*TASK INSTRUCTIONS*. The answer must consist of every line below containing "accesorios".

*EXERCISE DATA*.

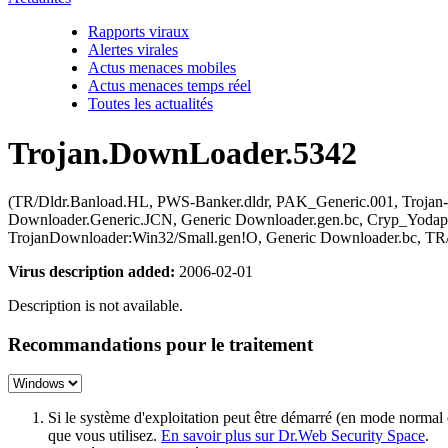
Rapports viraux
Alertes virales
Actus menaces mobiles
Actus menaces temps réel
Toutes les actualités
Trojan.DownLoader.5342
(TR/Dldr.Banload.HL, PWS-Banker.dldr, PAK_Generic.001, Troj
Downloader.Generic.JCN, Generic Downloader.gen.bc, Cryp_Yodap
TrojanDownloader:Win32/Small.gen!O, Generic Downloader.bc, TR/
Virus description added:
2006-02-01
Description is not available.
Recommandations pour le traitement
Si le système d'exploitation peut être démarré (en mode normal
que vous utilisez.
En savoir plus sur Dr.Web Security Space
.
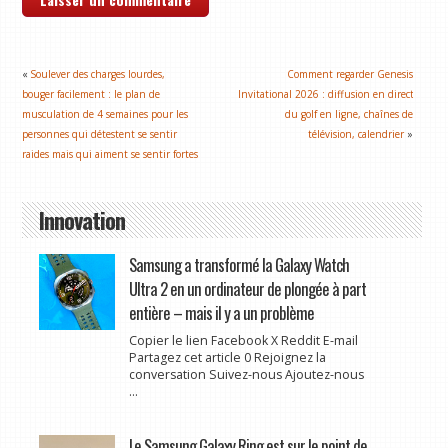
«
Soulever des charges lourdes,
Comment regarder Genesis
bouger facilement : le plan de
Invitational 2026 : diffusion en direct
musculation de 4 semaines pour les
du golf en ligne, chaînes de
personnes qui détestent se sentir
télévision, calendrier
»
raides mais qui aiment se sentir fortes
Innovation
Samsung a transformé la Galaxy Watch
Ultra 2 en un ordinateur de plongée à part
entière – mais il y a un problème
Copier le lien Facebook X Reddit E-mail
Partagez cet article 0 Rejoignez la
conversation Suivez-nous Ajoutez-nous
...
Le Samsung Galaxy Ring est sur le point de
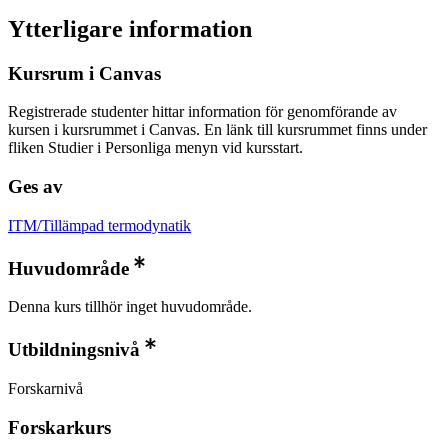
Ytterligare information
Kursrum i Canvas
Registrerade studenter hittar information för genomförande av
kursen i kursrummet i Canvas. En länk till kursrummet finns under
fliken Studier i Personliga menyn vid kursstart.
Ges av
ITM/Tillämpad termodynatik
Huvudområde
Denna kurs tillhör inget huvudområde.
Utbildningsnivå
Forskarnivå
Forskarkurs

...

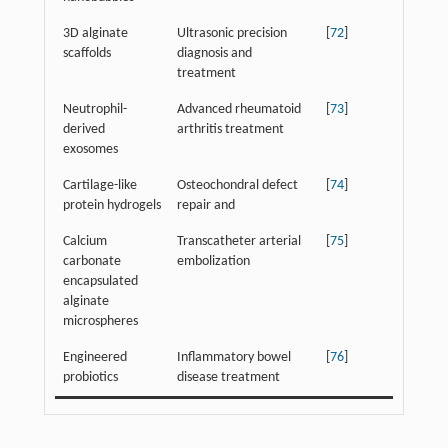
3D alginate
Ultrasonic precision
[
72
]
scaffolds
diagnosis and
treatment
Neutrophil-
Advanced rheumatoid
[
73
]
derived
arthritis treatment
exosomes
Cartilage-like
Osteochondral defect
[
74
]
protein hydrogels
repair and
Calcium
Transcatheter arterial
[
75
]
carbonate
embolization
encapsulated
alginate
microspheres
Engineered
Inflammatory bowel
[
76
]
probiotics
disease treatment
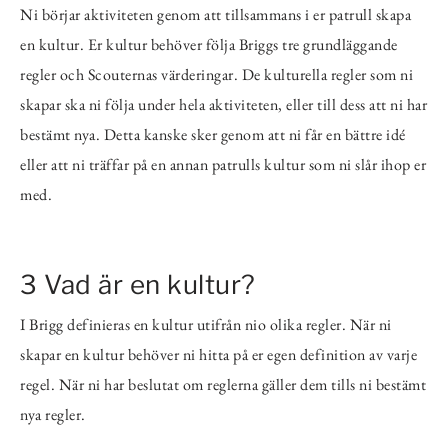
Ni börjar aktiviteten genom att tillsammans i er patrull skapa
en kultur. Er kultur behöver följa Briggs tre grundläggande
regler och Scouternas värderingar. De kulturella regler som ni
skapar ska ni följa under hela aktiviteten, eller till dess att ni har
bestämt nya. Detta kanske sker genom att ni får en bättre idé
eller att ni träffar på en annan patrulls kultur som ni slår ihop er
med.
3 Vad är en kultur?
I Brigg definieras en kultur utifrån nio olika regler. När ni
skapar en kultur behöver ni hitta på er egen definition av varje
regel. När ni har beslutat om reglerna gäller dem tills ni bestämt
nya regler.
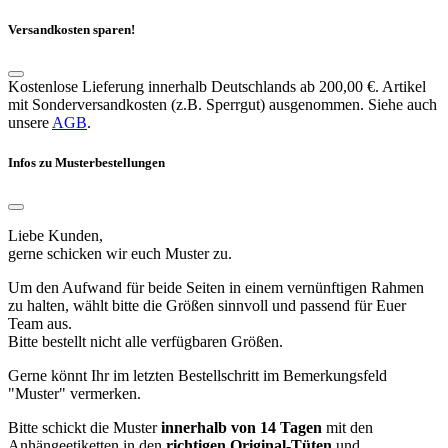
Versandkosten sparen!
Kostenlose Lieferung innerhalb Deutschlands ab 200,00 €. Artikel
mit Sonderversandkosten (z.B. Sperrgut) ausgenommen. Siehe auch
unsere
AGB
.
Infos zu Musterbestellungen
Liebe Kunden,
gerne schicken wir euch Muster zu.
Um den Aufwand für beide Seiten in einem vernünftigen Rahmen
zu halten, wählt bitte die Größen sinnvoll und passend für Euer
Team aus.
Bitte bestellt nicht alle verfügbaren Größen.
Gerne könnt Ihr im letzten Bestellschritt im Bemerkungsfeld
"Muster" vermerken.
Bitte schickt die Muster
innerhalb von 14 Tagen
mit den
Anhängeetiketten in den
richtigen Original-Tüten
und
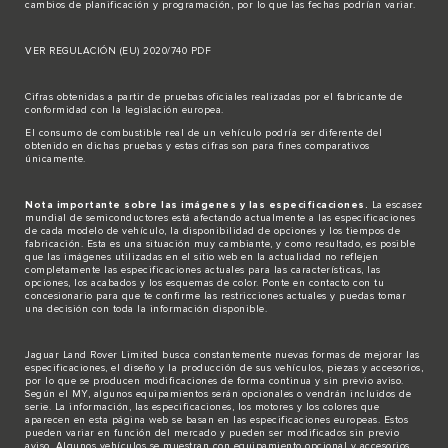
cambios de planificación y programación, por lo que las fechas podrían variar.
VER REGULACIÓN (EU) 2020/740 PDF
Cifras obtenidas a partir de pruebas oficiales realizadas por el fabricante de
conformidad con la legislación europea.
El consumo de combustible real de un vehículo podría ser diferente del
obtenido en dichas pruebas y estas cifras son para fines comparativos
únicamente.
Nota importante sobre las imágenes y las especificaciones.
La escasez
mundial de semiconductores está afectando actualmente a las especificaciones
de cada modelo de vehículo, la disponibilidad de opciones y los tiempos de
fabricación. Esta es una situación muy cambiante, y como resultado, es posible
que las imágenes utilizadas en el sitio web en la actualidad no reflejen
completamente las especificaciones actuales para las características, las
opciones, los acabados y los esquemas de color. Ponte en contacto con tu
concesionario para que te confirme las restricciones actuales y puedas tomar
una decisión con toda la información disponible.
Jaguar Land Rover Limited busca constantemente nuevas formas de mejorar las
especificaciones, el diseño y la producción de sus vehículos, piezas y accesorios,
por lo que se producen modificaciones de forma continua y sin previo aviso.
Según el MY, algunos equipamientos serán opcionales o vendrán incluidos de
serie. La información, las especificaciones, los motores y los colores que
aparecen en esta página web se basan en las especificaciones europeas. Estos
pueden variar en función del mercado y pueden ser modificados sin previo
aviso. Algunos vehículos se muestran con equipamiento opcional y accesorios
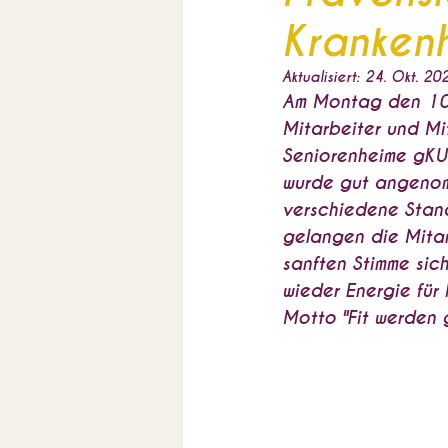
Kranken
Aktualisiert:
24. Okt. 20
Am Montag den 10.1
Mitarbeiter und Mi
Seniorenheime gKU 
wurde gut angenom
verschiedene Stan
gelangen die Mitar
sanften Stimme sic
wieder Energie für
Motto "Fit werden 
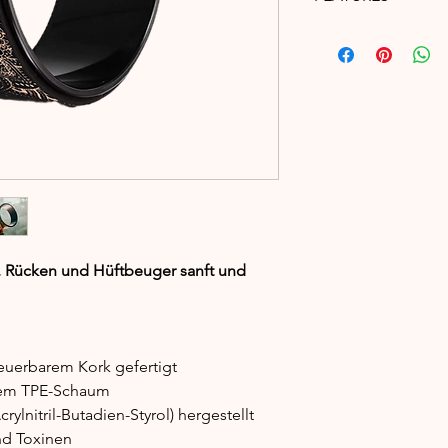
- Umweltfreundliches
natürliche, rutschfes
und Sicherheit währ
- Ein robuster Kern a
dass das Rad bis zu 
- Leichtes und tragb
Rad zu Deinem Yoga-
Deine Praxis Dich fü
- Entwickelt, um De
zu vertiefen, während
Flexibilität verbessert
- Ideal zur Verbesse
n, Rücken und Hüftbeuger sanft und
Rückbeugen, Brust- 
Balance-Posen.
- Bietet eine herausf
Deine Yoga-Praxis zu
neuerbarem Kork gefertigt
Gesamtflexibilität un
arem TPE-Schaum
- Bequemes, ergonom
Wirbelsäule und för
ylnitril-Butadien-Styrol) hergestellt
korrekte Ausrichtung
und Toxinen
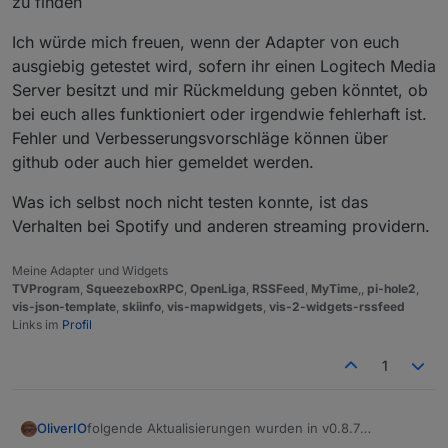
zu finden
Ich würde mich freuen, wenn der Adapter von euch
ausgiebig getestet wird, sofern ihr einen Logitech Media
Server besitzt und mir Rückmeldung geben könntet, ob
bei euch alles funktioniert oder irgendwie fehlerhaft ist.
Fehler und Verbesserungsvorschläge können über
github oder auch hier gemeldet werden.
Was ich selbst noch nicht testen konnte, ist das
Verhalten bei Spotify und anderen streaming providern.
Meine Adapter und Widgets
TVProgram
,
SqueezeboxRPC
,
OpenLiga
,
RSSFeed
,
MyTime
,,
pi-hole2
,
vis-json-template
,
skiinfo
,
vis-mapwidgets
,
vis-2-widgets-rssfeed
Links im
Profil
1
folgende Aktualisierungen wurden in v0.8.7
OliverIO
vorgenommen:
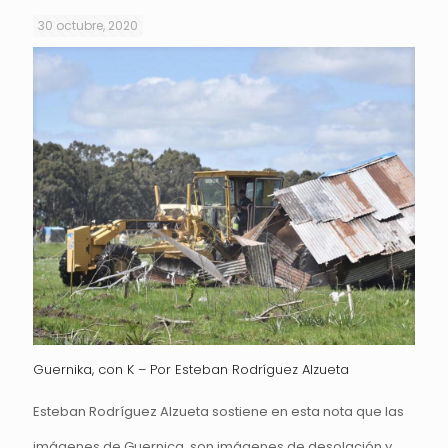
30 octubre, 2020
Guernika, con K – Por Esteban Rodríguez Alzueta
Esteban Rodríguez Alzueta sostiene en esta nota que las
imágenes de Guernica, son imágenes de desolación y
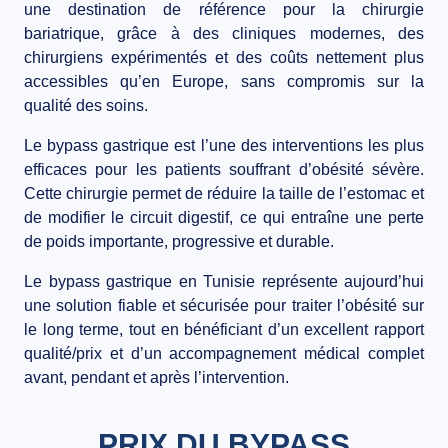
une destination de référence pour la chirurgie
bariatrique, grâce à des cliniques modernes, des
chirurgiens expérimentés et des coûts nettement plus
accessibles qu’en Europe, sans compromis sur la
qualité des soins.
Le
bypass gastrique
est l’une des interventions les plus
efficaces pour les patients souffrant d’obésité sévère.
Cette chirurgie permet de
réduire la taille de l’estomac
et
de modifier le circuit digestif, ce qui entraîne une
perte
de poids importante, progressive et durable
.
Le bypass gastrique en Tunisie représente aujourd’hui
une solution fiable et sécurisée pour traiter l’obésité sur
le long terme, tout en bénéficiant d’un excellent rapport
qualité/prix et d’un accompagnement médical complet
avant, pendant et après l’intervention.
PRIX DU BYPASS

*THE ANSWER*.
especificaciones, el diseño y la producción de sus vehículos, piezas y accesorios,
aviso. Algunos vehículos se muestran con equipamiento opcional y accesorios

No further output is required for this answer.